-- Data to use --
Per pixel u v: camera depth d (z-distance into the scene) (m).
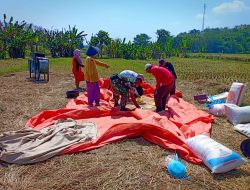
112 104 9.45
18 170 5.09
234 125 7.79
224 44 100.19
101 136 6.17
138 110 7.89
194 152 5.60
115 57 47.38
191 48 100.69
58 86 13.41
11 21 35.66
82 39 45.56
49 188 4.57
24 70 19.78
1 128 7.12
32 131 6.36
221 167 5.02
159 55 56.69
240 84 9.48
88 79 8.70
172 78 8.37
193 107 9.08
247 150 6.09
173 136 6.07
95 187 4.57
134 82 8.36
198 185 4.71
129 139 6.40
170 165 5.01
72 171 5.05
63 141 5.98
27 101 10.01
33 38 38.50
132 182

-- Action item --
All records above must be output exactly as they stand, excluding pictures.

-- Response --
Per pixel u v: camera depth d (z-distance into the scene) (m).
112 104 9.45
18 170 5.09
234 125 7.79
224 44 100.19
101 136 6.17
138 110 7.89
194 152 5.60
115 57 47.38
191 48 100.69
58 86 13.41
11 21 35.66
82 39 45.56
49 188 4.57
24 70 19.78
1 128 7.12
32 131 6.36
221 167 5.02
159 55 56.69
240 84 9.48
88 79 8.70
172 78 8.37
193 107 9.08
247 150 6.09
173 136 6.07
95 187 4.57
134 82 8.36
198 185 4.71
129 139 6.40
170 165 5.01
72 171 5.05
63 141 5.98
27 101 10.01
33 38 38.50
132 182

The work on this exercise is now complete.